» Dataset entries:
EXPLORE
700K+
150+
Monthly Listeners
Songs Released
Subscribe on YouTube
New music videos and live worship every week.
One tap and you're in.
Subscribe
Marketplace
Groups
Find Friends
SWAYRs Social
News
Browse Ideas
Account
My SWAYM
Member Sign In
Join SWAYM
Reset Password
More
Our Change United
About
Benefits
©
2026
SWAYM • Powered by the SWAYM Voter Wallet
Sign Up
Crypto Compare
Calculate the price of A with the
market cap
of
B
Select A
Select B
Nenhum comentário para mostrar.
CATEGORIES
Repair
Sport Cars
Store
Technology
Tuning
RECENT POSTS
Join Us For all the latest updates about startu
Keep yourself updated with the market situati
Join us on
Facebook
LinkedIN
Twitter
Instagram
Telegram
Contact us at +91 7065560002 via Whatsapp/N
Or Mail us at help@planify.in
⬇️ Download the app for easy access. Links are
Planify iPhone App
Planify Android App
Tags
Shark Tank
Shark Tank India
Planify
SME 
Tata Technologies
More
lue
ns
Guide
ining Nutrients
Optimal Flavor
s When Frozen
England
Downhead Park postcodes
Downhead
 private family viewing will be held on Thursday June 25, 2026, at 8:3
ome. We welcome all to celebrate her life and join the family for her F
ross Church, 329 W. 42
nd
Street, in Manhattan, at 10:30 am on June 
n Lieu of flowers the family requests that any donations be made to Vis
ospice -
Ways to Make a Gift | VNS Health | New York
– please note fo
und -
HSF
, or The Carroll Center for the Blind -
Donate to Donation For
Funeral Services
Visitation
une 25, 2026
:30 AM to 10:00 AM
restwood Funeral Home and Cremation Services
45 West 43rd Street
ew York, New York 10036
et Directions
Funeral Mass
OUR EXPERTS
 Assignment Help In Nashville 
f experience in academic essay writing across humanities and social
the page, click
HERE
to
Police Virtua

» Try it:
All lines above between those holding "ross Church, 329 W. 42" and "Funeral Mass", inclusive, must be set down unchanged, and no other line may be included.

» Response:
ross Church, 329 W. 42
nd
Street, in Manhattan, at 10:30 am on June 
n Lieu of flowers the family requests that any donations be made to Vis
ospice -
Ways to Make a Gift | VNS Health | New York
– please note fo
und -
HSF
, or The Carroll Center for the Blind -
Donate to Donation For
Funeral Services
Visitation
une 25, 2026
:30 AM to 10:00 AM
restwood Funeral Home and Cremation Services
45 West 43rd Street
ew York, New York 10036
et Directions
Funeral Mass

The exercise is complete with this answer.